I'm at a Unity [official site] special event at GDC and I've had a donut for breakfast. Take everything I'm writing below with a pinch of the sugar rushing through my veins, but Unity have just announced that Unity 5 is available to download now and that there's a free, no-royalty Personal Edition for use by small companies.

There's a livestream of the event and more details below.

I am adding more details on what Unity 5 contains in between looking for some fruit.

For starters, there's a question over whether Unity have an answer to Epic MegaGames' announcement yesterday that the Unreal Engine would now be free (with a 5% royalty on games released using it).
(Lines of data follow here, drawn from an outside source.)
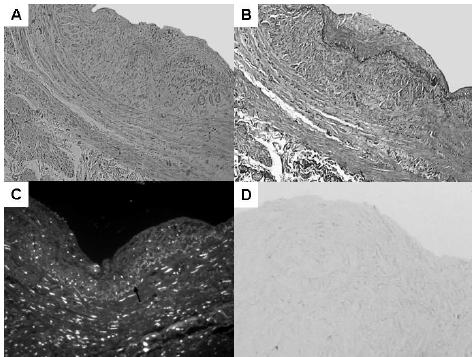
Figure 2 - Morphological and integrity analyses of fresh excised human saphenous vein. HE stain (A) and VVG stain (B) demonstrating the tissue structure. Hoechst 33258-labeled cell nuclei (C) and TUNEL assay (D) showing tissue cellular density with no presence of apoptotic processes.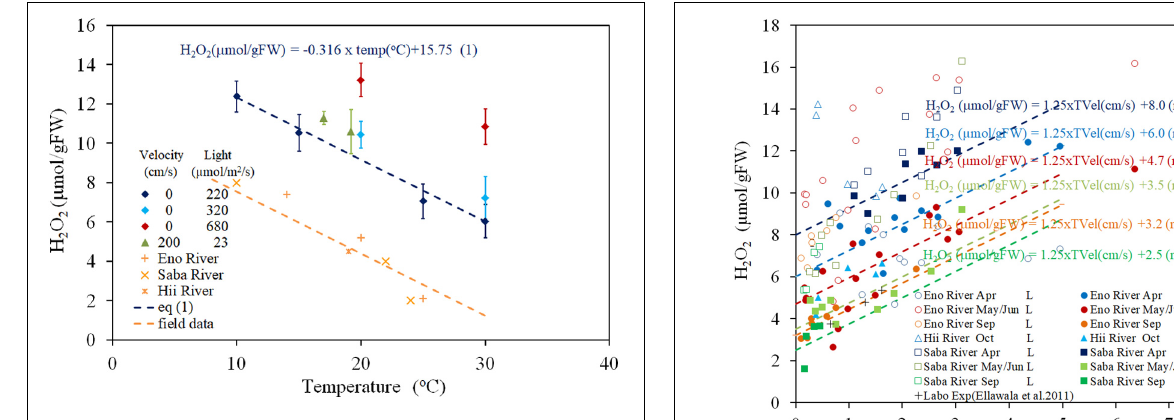
FIGURE 1 | The concentration of H 2 O 2 in E . densa tissue as a function of water temperature. The error bars represent the standard deviation ( n = 3). Eno, Hii, and Saba Rivers data are values extrapolated to zero velocity of the regression line with –0.316 ( µ mol/gFW cm/s) gradient, shown by dashed lines in Figure 2 .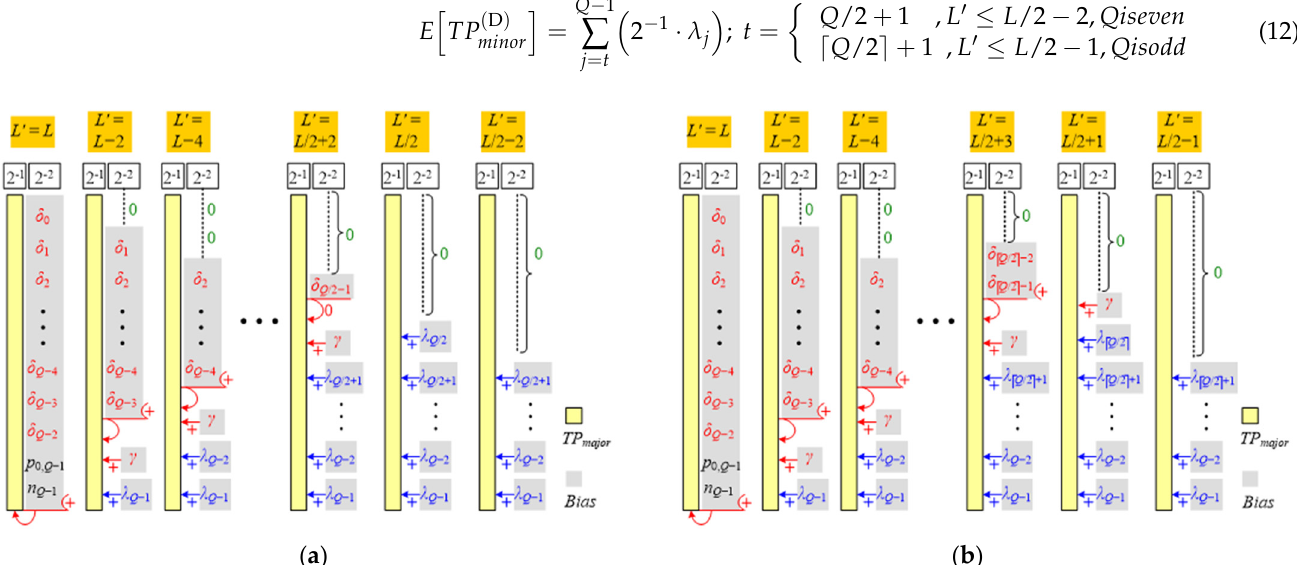
Figure 6. Schematic of BWATEC operations for various L ′ -bit input patterns of a general L -bit FWBM: ( a ) L = 2 n , and n is even; ( b ) L = 2 n , and n is odd.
Unity 5 Professional's pricing is the same as Unity 4 - $75/month or $1500 with no royalty. However, they also announced Unity Personal Edition, which is free, with no royalties, and for use for companies with earnings below $100k.
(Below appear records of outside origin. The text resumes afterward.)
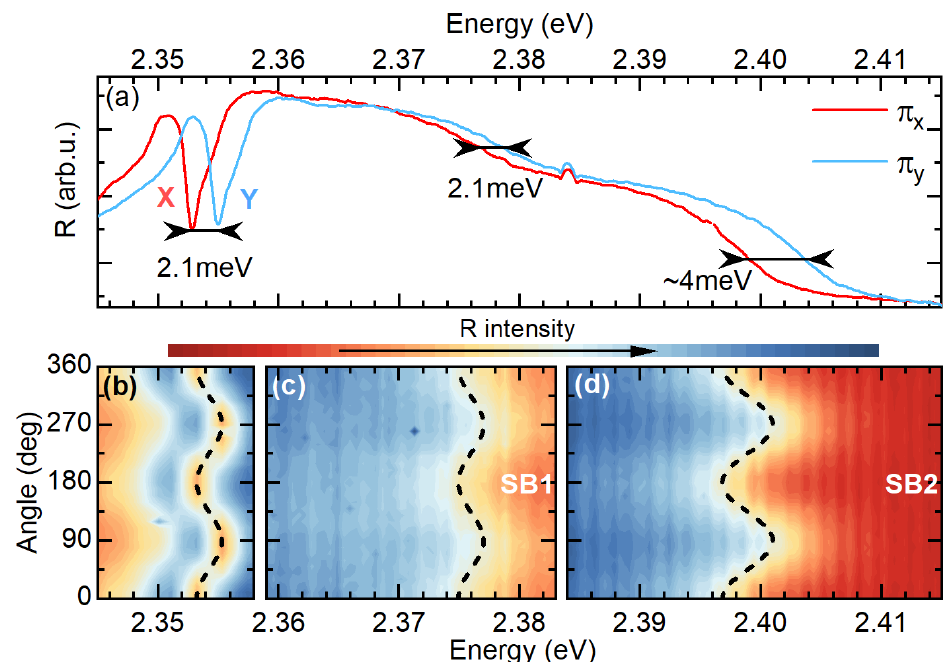
Figure 3. ( a ) Polarization resolved spectra of reflectance for π X and π Y polarization. ( b – d ) Depen- dence of the reflectance spectrum as a function of the polarization angle. The intensity in each panel is adjusted to emphasize the splitting in a given spectral range. ∆ XY sin 2 ( α ) is plotted in dashed black lines, which shows the oscillatory behaviour of the transition energy as a function of detection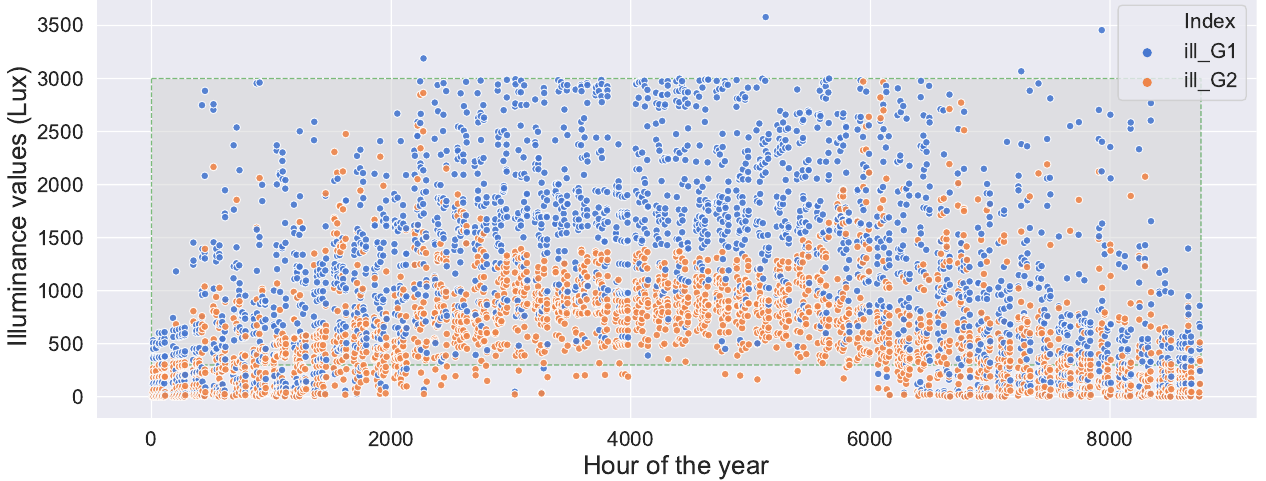
Figure 18. Illuminance values obtained with the DQN agent suggested combinations over a year.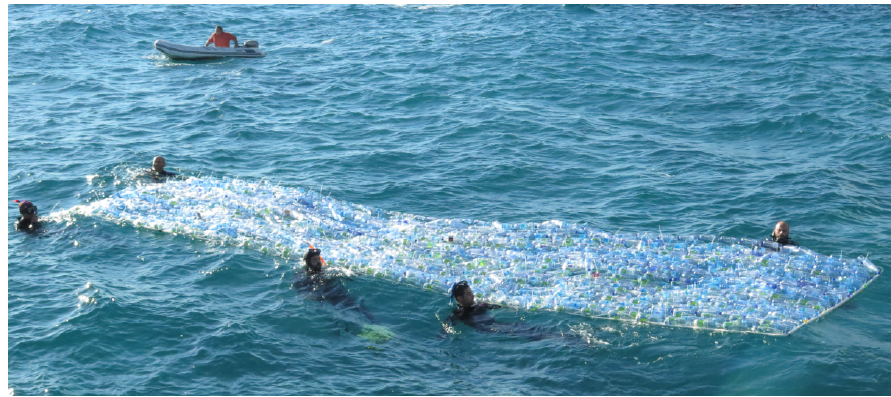
Figure 3. Divers moving target 200 meters from shoreline. Kyriacos Themistocleous.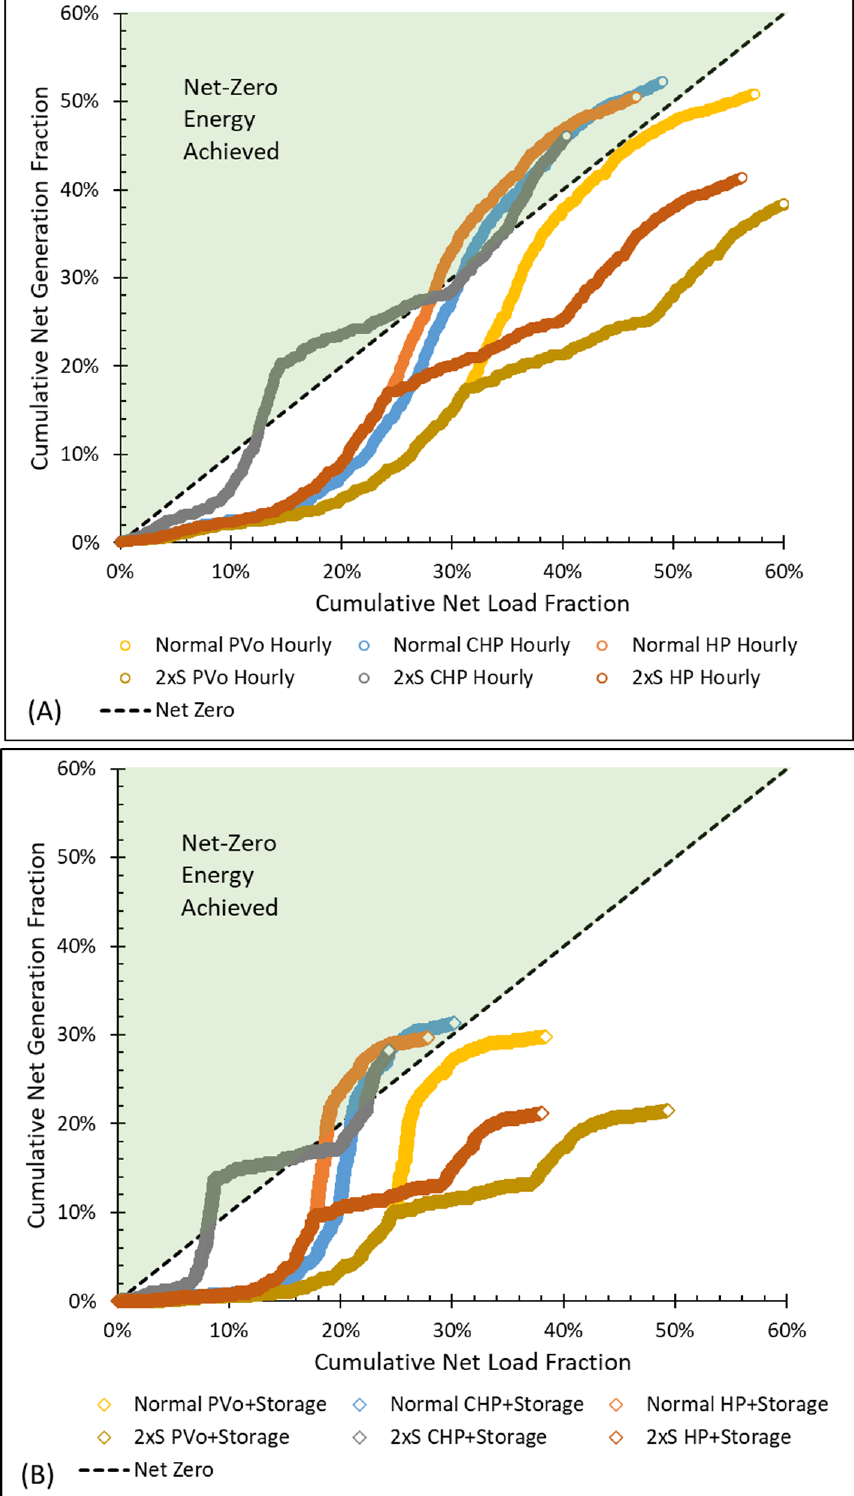
Figure 6. NWC cumulative net load/generation plots. Data of each scenario is summed hour-to-hour separately for each carrier (natural gas and electric) based on whether the net energy demand is positive (net load) or negative (net generation). Plot values are normalized as a fraction of total an- nual load and generation for PV only (PVo), PV/HP, and PV/CHP with both Normal and 2× Summer (2×S) loads. Plot ( A ) is the six baseline energy scenarios while plot ( B ) includes energy storage. The cumulative traces sum the dynamic energy flow to and from the grid and demonstrate a heavy dependence on the grid for all scenarios. A final position above the net-zero dashed line indicates net-zero energy status has been achieved on an annual basis. The farther the end point is above the dashed line, the greater the net-zero energy margin. The farther the final point from the plot origin (0,0), the greater the energy infrastructure dependence. Implementing 10,000 kWh of electrical stor- age (~30% of average daily load) cuts the grid interaction/dependence in half for both net generation exported energy and net load imported energy. There are two key results on display in Figure 6. The first key result is that if the trace of cumulative hourly summed energy ends above the dashed line, then net-zero energy status has been achieved on an annual basis. The further the end point is above this dashed line, the greater the net-zero energy margin. The second key result is the distance from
That sounds good, though a larger coup is maybe that Unity CEO John Riccitiello then introduced Mike Capps to the stage, who was the long-time president of Epic (MegaGames). That's some top corporate trolling. Capps talked about Unity's graphics engine and how it now allows small teams to reach "high-end graphics". It's weird to think that small indie developers are basically repeating the graphics race that triple-A went through in the late '90s.

The second big thing is how Unity has been working with Oculus to put native-support for the virtual reality headset into Unity 5. An alpha for that has just launched. I have no idea what that means over the old plugin implementation, but Oculus Rift inventor Palmer Luckey seemed excited. And young. He's very young.

This is a developer-focused event, and the focus so far is on ways that Unity 5 can make development either easier or make games potentially prettier. The first example is a quicker-to-use lighting model, which one of Unity's founders demonstrated by building and lighting a scene live on stage. Then the developer of Republique talked about how Republique Remastered - the PC/Mac version of the iOS sneak-'em-up - was made within Unity 5. It seems that lots of lighting that was previously faked by being baked into the textures is now able to be rendered in real-time.

Hey look, screenshots of what Unity 5 can do.

Sexy curves/moustaches.

They're now bigging up Unity Ads, a service for monetizing mobile games. The example they give is Crossy Road, which apparently has made $3 million from its in-app adverts. This is definitely a developer-focused event.

The highlight of the event for me is i) the introducer pronouncing John Riccitiello's name wrong and ii) Riccitiello doing mouth sound effects when the first trailer's audio didn't work. I am not a game developer, YMMV.